Exercise aim: Reproduce the data below word for word, leaving out the pictures.

____ The records

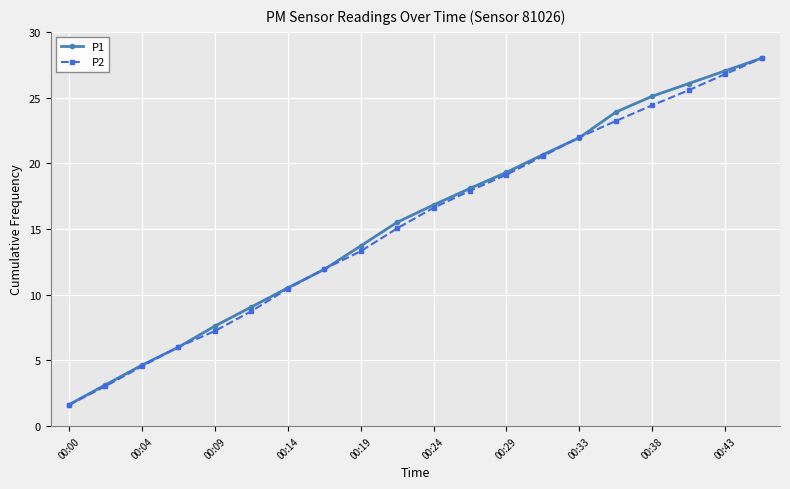

At how many categories does at least one series exceed 19?

8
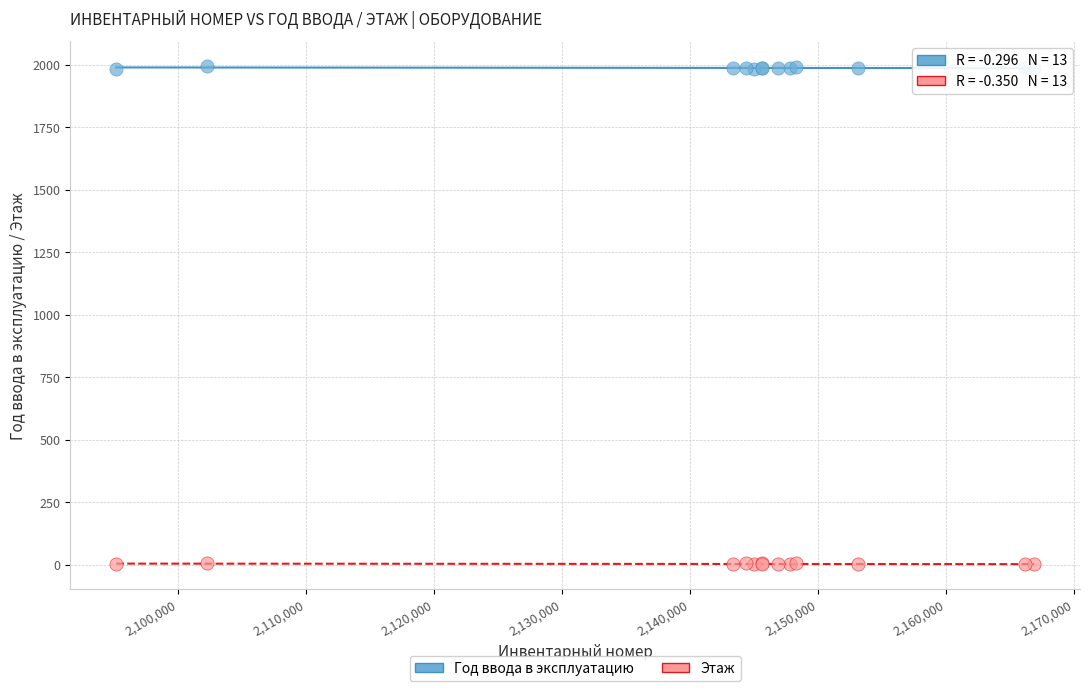

What are all the series names shown in the legend?

Год ввода в эксплуатацию, Этаж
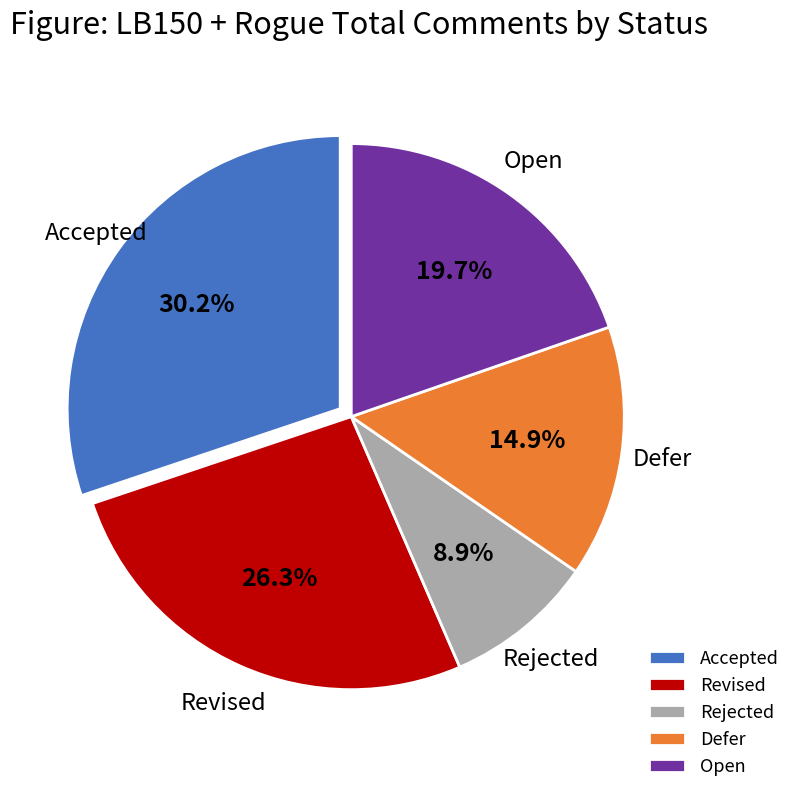

What portion of the pie excludes Open?

80.3%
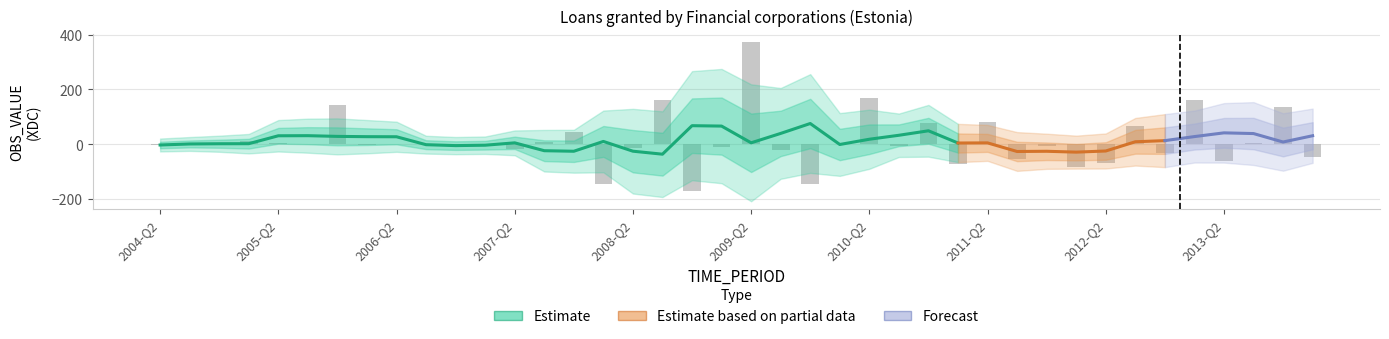

At which label does the data first exceed -1?

2005-Q1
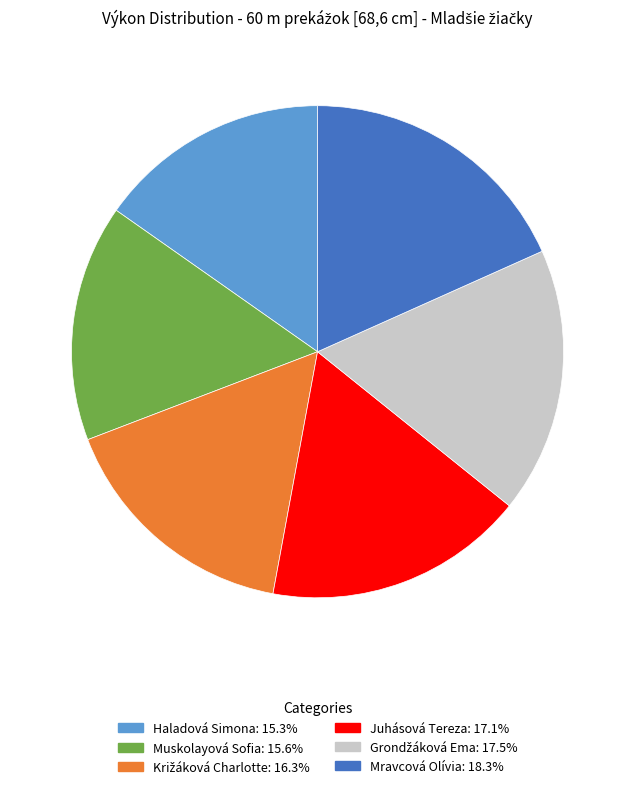

Which has a higher value, Muskolayová Sofia or Mravcová Olívia?

Mravcová Olívia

________

Answer to this exercise:
At how many categories does at least one series exceed 19?

8

What are all the series names shown in the legend?

Год ввода в эксплуатацию, Этаж

What portion of the pie excludes Open?

80.3%

At which label does the data first exceed -1?

2005-Q1

Which has a higher value, Muskolayová Sofia or Mravcová Olívia?

Mravcová Olívia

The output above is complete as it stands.